Segment Start: INPUT FOR THIS TASK
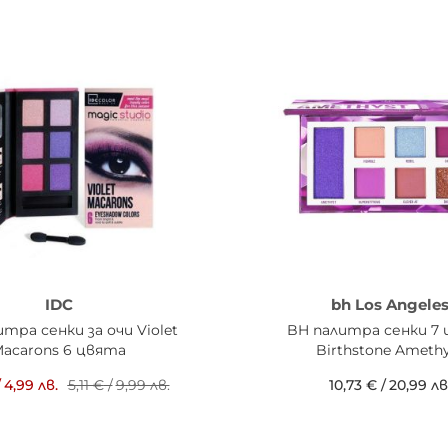
IDC
bh Los Angele
итра сенки за очи Violet
BH палитра сенки 7
acarons 6 цвята
Birthstone Amethy
/
4,99 лв.
5,11 €
/
9,99 лв.
10,73 €
/
20,99 лв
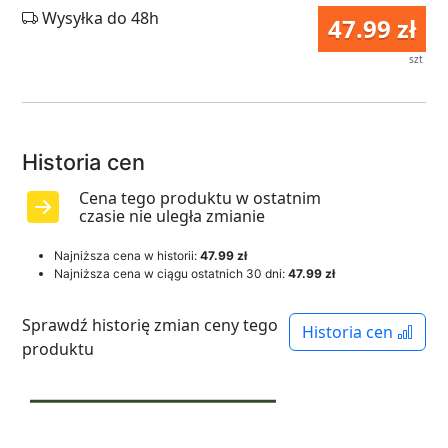
Wysyłka do 48h
47.99 zł
szt
Historia cen
Cena tego produktu w ostatnim
czasie nie uległa zmianie
Najniższa cena w historii:
47.99 zł
Najniższa cena w ciągu ostatnich 30 dni:
47.99 zł
Sprawdź historię zmian ceny tego
Historia cen
produktu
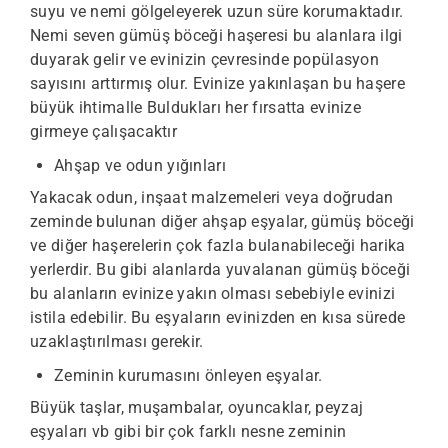
suyu ve nemi gölgeleyerek uzun süre korumaktadır.
Nemi seven gümüş böceği haşeresi bu alanlara ilgi
duyarak gelir ve evinizin çevresinde popülasyon
sayısını arttırmış olur. Evinize yakınlaşan bu haşere
büyük ihtimalle Buldukları her fırsatta evinize
girmeye çalışacaktır
Ahşap ve odun yığınları
Yakacak odun, inşaat malzemeleri veya doğrudan
zeminde bulunan diğer ahşap eşyalar, gümüş böceği
ve diğer haşerelerin çok fazla bulanabileceği harika
yerlerdir. Bu gibi alanlarda yuvalanan gümüş böceği
bu alanların evinize yakın olması sebebiyle evinizi
istila edebilir. Bu eşyaların evinizden en kısa sürede
uzaklaştırılması gerekir.
Zeminin kurumasını önleyen eşyalar.
Büyük taşlar, muşambalar, oyuncaklar, peyzaj
eşyaları vb gibi bir çok farklı nesne zeminin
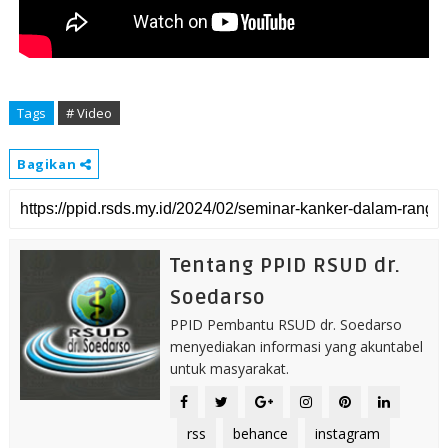
Tags
# Video
Bagikan
Tentang PPID RSUD dr.
Soedarso
PPID Pembantu RSUD dr. Soedarso
menyediakan informasi yang akuntabel
untuk masyarakat.
rss
behance
instagram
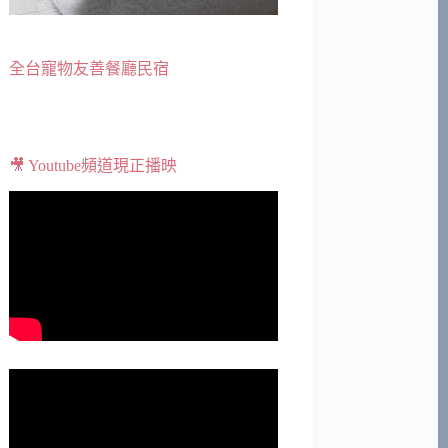
全台寵物友善餐廳民宿
🎥 Youtube頻道現正播映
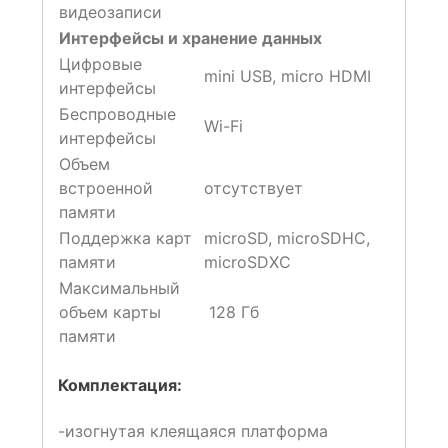
видеозаписи
Интерфейсы и хранение данных
Цифровые
mini USB, micro HDMI
интерфейсы
Беспроводные
Wi-Fi
интерфейсы
Объем
встроенной
отсутствует
памяти
Поддержка карт
microSD, microSDHC,
памяти
microSDXC
Максимальный
объем карты
128 Гб
памяти
Комплектация:
-изогнутая клеящаяся платформа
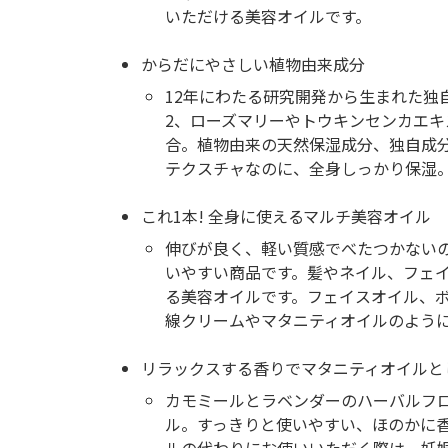
いただける美容オイルです。
からだにやさしい植物由来成分
12年にわたる研究開発から生まれた独
2、ローズマリーやトウキンセンカエキ
合。植物由来の天然保湿成分、独自成
テクスチャなのに、全身しっかり保湿
これ1本! 全身に使えるマルチ美容オイル
伸びが良く、軽い質感でべたつかない
いやすい商品です。髪やネイル、フェ
る美容オイルです。フェイスオイル、
線クリームやマタニティオイルのよう
リラックスする香りでマタニティオイルと
カモミールとラベンダーのハーバルフ
ル。すっきりと使いやすい、ほのかに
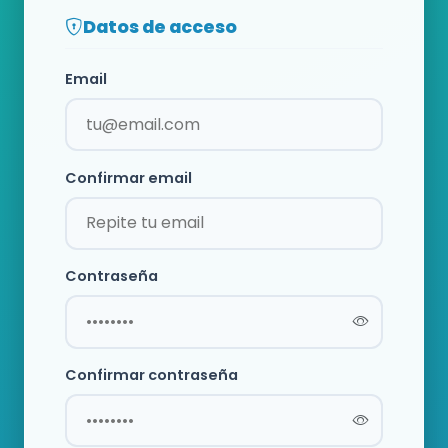
Datos de acceso
Email
Confirmar email
Contraseña
Confirmar contraseña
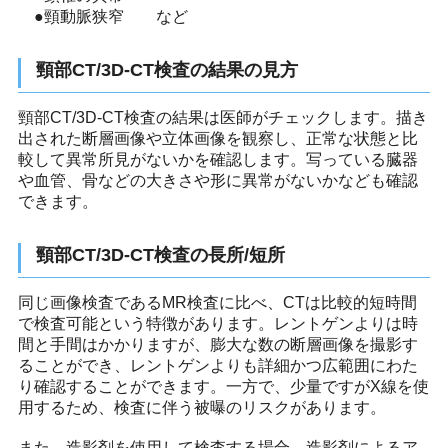
●頸動脈狭窄 など
頸部CT/3D-CT検査の結果の見方
頸部CT/3D-CT検査の結果は医師がチェックします。描き
出された断層画像や立体画像を観察し、正常な状態と比
較して異常所見がないかを確認します。写っている臓器
や血管、骨などの大きさや形に異常がないかなども確認
できます。
頸部CT/3D-CT検査の長所/短所
同じ画像検査であるMR検査に比べ、CTは比較的短時間
で検査可能という特徴があります。レントゲンよりは時
間と手間はかかりますが、膨大な数の断層画像を撮影す
ることができ、レントゲンよりも詳細かつ広範囲にわた
り確認することができます。一方で、少量ですがX線を使
用するため、検査に伴う被曝のリスクがあります。
また、造影剤を使用して検査する場合、造影剤によるア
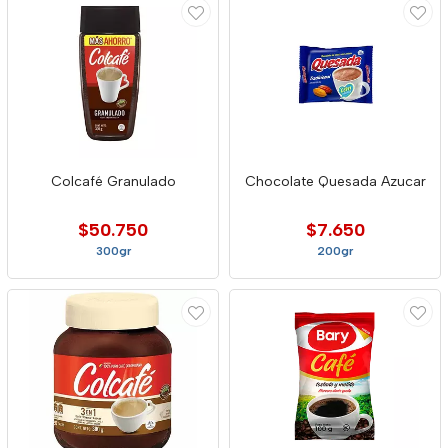
Colcafé Granulado
Chocolate Quesada Azucar
$50.750
$7.650
300gr
200gr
Segment End: INPUT FOR THIS TASK
PROMPT
Return every line of text from the entries above, character for character and in the same order, leaving out the pictures.

RESULT BELOW
IDC
bh Los Angele
итра сенки за очи Violet
BH палитра сенки 7
acarons 6 цвята
Birthstone Amethy
/
4,99 лв.
5,11 €
/
9,99 лв.
10,73 €
/
20,99 лв
Wysyłka do 48h
47.99 zł
szt
Historia cen
Cena tego produktu w ostatnim
czasie nie uległa zmianie
Najniższa cena w historii:
47.99 zł
Najniższa cena w ciągu ostatnich 30 dni:
47.99 zł
Sprawdź historię zmian ceny tego
Historia cen
produktu
suyu ve nemi gölgeleyerek uzun süre korumaktadır.
Nemi seven gümüş böceği haşeresi bu alanlara ilgi
duyarak gelir ve evinizin çevresinde popülasyon
sayısını arttırmış olur. Evinize yakınlaşan bu haşere
büyük ihtimalle Buldukları her fırsatta evinize
girmeye çalışacaktır
Ahşap ve odun yığınları
Yakacak odun, inşaat malzemeleri veya doğrudan
zeminde bulunan diğer ahşap eşyalar, gümüş böceği
ve diğer haşerelerin çok fazla bulanabileceği harika
yerlerdir. Bu gibi alanlarda yuvalanan gümüş böceği
bu alanların evinize yakın olması sebebiyle evinizi
istila edebilir. Bu eşyaların evinizden en kısa sürede
uzaklaştırılması gerekir.
Zeminin kurumasını önleyen eşyalar.
Büyük taşlar, muşambalar, oyuncaklar, peyzaj
eşyaları vb gibi bir çok farklı nesne zeminin
Tags
# Video
Bagikan
Tentang PPID RSUD dr.
Soedarso
PPID Pembantu RSUD dr. Soedarso
menyediakan informasi yang akuntabel
untuk masyarakat.
rss
behance
instagram
全台寵物友善餐廳民宿
🎥 Youtube頻道現正播映
видеозаписи
Интерфейсы и хранение данных
Цифровые
mini USB, micro HDMI
интерфейсы
Беспроводные
Wi-Fi
интерфейсы
Объем
встроенной
отсутствует
памяти
Поддержка карт
microSD, microSDHC,
памяти
microSDXC
Максимальный
объем карты
128 Гб
памяти
Комплектация:
-изогнутая клеящаяся платформа
いただける美容オイルです。
からだにやさしい植物由来成分
12年にわたる研究開発から生まれた独
2、ローズマリーやトウキンセンカエキ
合。植物由来の天然保湿成分、独自成
テクスチャなのに、全身しっかり保湿
これ1本! 全身に使えるマルチ美容オイル
伸びが良く、軽い質感でべたつかない
いやすい商品です。髪やネイル、フェ
る美容オイルです。フェイスオイル、
線クリームやマタニティオイルのよう
リラックスする香りでマタニティオイルと
カモミールとラベンダーのハーバルフ
ル。すっきりと使いやすい、ほのかに
Datos de acceso
Email
Confirmar email
Contraseña
Confirmar contraseña
●頸動脈狭窄 など
頸部CT/3D-CT検査の結果の見方
頸部CT/3D-CT検査の結果は医師がチェックします。描き
出された断層画像や立体画像を観察し、正常な状態と比
較して異常所見がないかを確認します。写っている臓器
や血管、骨などの大きさや形に異常がないかなども確認
できます。
頸部CT/3D-CT検査の長所/短所
同じ画像検査であるMR検査に比べ、CTは比較的短時間
で検査可能という特徴があります。レントゲンよりは時
間と手間はかかりますが、膨大な数の断層画像を撮影す
ることができ、レントゲンよりも詳細かつ広範囲にわた
り確認することができます。一方で、少量ですがX線を使
用するため、検査に伴う被曝のリスクがあります。
また、造影剤を使用して検査する場合、造影剤によるア
Colcafé Granulado
Chocolate Quesada Azucar
$50.750
$7.650
300gr
200gr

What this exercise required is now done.